When it comes to cooking, it’s eminently safer to be inventive than classic. Classics throw the cook into the pit of comparison!
Do we really know what to notice in an eatery and what is barely worth an insincere clap? Do we really have the wealth of culinary wisdom [and experience] that animates an unprejudiced critique? Don’t we often appreciate with a diffident heart unprepared 'to be surprised'?
Years ago I had a revelation at 'Tunday Kebab' in Koramangla, Bangalore. That was a sullen Sunday. Though the air was not conditioned to my comfort, the food was definitely poised to impress.
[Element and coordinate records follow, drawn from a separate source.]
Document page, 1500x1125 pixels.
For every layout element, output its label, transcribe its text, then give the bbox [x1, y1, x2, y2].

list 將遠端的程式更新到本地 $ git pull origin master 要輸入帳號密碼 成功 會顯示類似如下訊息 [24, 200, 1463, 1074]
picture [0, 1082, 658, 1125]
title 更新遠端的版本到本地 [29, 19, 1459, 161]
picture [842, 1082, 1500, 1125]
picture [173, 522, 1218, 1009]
The joint unabashedly bore all the signs of one to be rated low on the usual scale, yet didn't fail to surprise me with dishes served and cooked with rare Lukhnowi culinary sincerity [Lucknow's meaty marvels namely Galouti, Tunday, Boti and Chapli] and simplicity...specially the Tundays served with Rumali - soft, juicy, sincere and lingering.
Should I have sought in them the succulent excellence of Haji Murad Ali’s melting Tundays that had once fascinated Nawab Wajid Ali Shah of Awadh - eventually paving its way to immortality? Theoretically and going strictly by Murad Ali’s celebrated recipe, to prepare Tundays, the meat is beaten with hand [which he did with just one] into a fine paste called Sucha that, when cooked, would melt instantly in mouth making the bouquet of flavours of all the exotic ingredients [to name a few - yogurt, garam-masala, ginger, garlic, cardamom, cloves, ghee, dried mint, onions rings, vinegar, sugar and lime] implode. Prepared in batches, the kebabs are cooked in ghee under intense Dum - ensuring a definitive aftertaste cherished far and wide.
I didn’t compare as what I ate made me happy. I kept from pitting it against the superlatives and instead chose to rate it on its own merits – just asking myself honestly how it had fared as an authentic Tunday. The answer was affirmative - I enjoyed. Period!